85 US 657 Hershfield v. Griffith

85 U.S. 657

21 L.Ed. 968

18 Wall. 657

HERSHFIELD
v.
GRIFFITH.

October Term, 1873

APPEAL from the Supreme Court of the Territory of Montana.

Griffith sued Starr in one of the District Territorial courts of Montana, on a mortgage on certain property; the suit being brought under the Civil Practice Act, quoted in the preceding case; an act passed under circumstances there set forth, and which it is necessary for the reader to possess himself of in order to understand at all this case. One Hershfield intervened, asserting that he had a mortgage on the property, of a date prior to that sued on by Griffith. The court gave judgment in favor of Griffith, and Hershfield took the case to the Supreme Court of the Territory, which affirmed the judgment below. Hershfield now brought the case here by appeal, assigning among other errors the blending of equity and common-law jurisdiction.

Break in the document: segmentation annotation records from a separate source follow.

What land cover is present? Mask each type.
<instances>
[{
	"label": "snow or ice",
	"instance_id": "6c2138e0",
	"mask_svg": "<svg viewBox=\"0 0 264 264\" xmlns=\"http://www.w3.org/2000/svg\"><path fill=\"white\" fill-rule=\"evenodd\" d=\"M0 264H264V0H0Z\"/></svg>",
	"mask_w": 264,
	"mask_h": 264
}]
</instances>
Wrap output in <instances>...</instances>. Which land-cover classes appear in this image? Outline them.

Mr. Lyman Trumbull, for the appellant, adverting to the seventh amendment to the Federal Constitution, the Process Act of 1792, the organic law of the Territory, and the Civil Practice Act all set forth in the preceding case (supra, p. 648-650),—and to the same cases as Mr. Leech referred to in the argument there, argued, that a foreclosure of a mortgage—a proceeding in its essence equitable—had been performed through common-law means, and argued further, as Mr. Leech did in the preceding case, that it was not competent for the Territorial legislature of Montana to abolish, as it had sought to do by its Civil Practice Act, the distinction between chancery and common-law proceedings, which the organic act, adopting the Process Act, had recognized; and that this court had in numerous cases so decided.

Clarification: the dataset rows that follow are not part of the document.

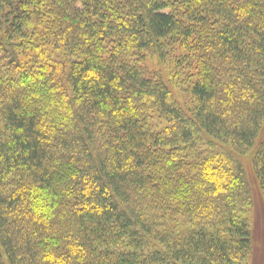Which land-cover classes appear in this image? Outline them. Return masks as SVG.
Returning <instances> with one entry per match:
<instances>
[{
    "label": "trees",
    "instance_id": "1",
    "mask_svg": "<svg viewBox=\"0 0 264 264\" xmlns=\"http://www.w3.org/2000/svg\"><path fill=\"white\" fill-rule=\"evenodd\" d=\"M257 195L264 0H0V264H243Z\"/></svg>",
    "mask_w": 264,
    "mask_h": 264
},
{
    "label": "rangeland",
    "instance_id": "2",
    "mask_svg": "<svg viewBox=\"0 0 264 264\" xmlns=\"http://www.w3.org/2000/svg\"><path fill=\"white\" fill-rule=\"evenodd\" d=\"M143 66L150 77L159 76L165 82L180 106L184 109L193 106L194 98L191 89L188 87L194 80L191 76L197 72L196 63L189 59L186 54L176 50L165 54L163 57L147 55ZM243 165L246 169L244 162ZM253 178L249 172V179L252 181ZM259 196L255 197L256 208L254 205L247 208L251 230L253 231L254 246L252 257L243 264H264V207L263 198ZM178 225L184 228L190 227L189 221L184 218L178 219Z\"/></svg>",
    "mask_w": 264,
    "mask_h": 264
}]
</instances>
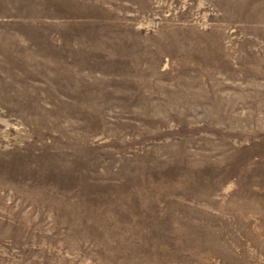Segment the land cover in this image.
<instances>
[{
	"label": "rangeland",
	"instance_id": "rangeland-1",
	"mask_svg": "<svg viewBox=\"0 0 264 264\" xmlns=\"http://www.w3.org/2000/svg\"><path fill=\"white\" fill-rule=\"evenodd\" d=\"M0 264H264V0H0Z\"/></svg>",
	"mask_w": 264,
	"mask_h": 264
}]
</instances>
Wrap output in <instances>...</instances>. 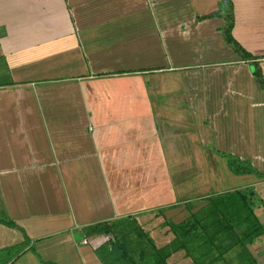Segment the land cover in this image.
Returning a JSON list of instances; mask_svg holds the SVG:
<instances>
[{
  "label": "crops",
  "instance_id": "crops-1",
  "mask_svg": "<svg viewBox=\"0 0 264 264\" xmlns=\"http://www.w3.org/2000/svg\"><path fill=\"white\" fill-rule=\"evenodd\" d=\"M1 63L0 264H110L231 196L264 228V0H0Z\"/></svg>",
  "mask_w": 264,
  "mask_h": 264
},
{
  "label": "rangeland",
  "instance_id": "rangeland-1",
  "mask_svg": "<svg viewBox=\"0 0 264 264\" xmlns=\"http://www.w3.org/2000/svg\"><path fill=\"white\" fill-rule=\"evenodd\" d=\"M0 66L2 68L3 64ZM207 201L167 210L164 214L166 223L161 220L157 237H153L158 238L156 241L149 236L147 239L139 238L133 234L132 228L127 235L122 232L115 234L109 230L106 234L96 237L94 244L99 250L107 252L106 263L112 258L110 264H136L125 245L121 243L122 237L131 254L136 258L140 257L139 264H166L167 261H170L168 264H229L230 257L238 252L233 249L238 246L243 248L241 252L244 255H248L249 246L258 255L264 253V249L261 250V247L264 248V228L259 223L246 219L241 206L242 199L233 196L221 199L225 215L215 204L216 201ZM256 201L259 202L257 195ZM258 208L264 213V205ZM172 220L176 222V235L173 230L169 232L167 228L169 224L171 226ZM204 257L208 263H205Z\"/></svg>",
  "mask_w": 264,
  "mask_h": 264
},
{
  "label": "trees",
  "instance_id": "trees-1",
  "mask_svg": "<svg viewBox=\"0 0 264 264\" xmlns=\"http://www.w3.org/2000/svg\"><path fill=\"white\" fill-rule=\"evenodd\" d=\"M231 168L236 174H252L255 173L254 169L251 168L249 165L239 161V160H232L231 161ZM132 261V259H129Z\"/></svg>",
  "mask_w": 264,
  "mask_h": 264
}]
</instances>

Messrs. J. Hubley Ashton and N. Wilson, contra, contended that a proceeding to obtain satisfaction of a mortgage was not necessarily a proceeding in equity, and adverted to the practice in Pennsylvania, where regarding a recorded mortgage as in the nature of a judicial record, a scire facias was by statute allowed to be issued thereon through common-law courts; the only courts which, with rare exception, the State of Pennsylvania had ever had. It was not necessary, therefore, to assume that the proceeding below had been an equitable one. Being had in courts not courts of chancery, it was to be regarded as a common-law proceeding, and proper. If, therefore, the appeal was not to be dismissed, the decree should be affirmed.

But the appeal should be dismissed. The proceeding having been, as shown above, one at law, a writ of error was the only proper means to bring it here.

Mr. Justice BRADLEY delivered the opinion of the court.

1

The only point made in this case is, that being one of equity jurisdiction it was tried by jury as an action at law. This being so it would seem that, under the seventh article of amendments to the Constitution, it should have been removed by writ of error and not by appeal. But that aside, we have just decided in Hornbuckle v. Toombs that equitable as well as legal relief may be pursued by the form of action prescribed by the Territorial legislature. There is no complaint that this was not done, or that substantial justice was not administered between the parties.

2

JUDGMENT AFFIRMED.

3

Dissenting, Justices CLIFFORD, DAVIS, and STRONG.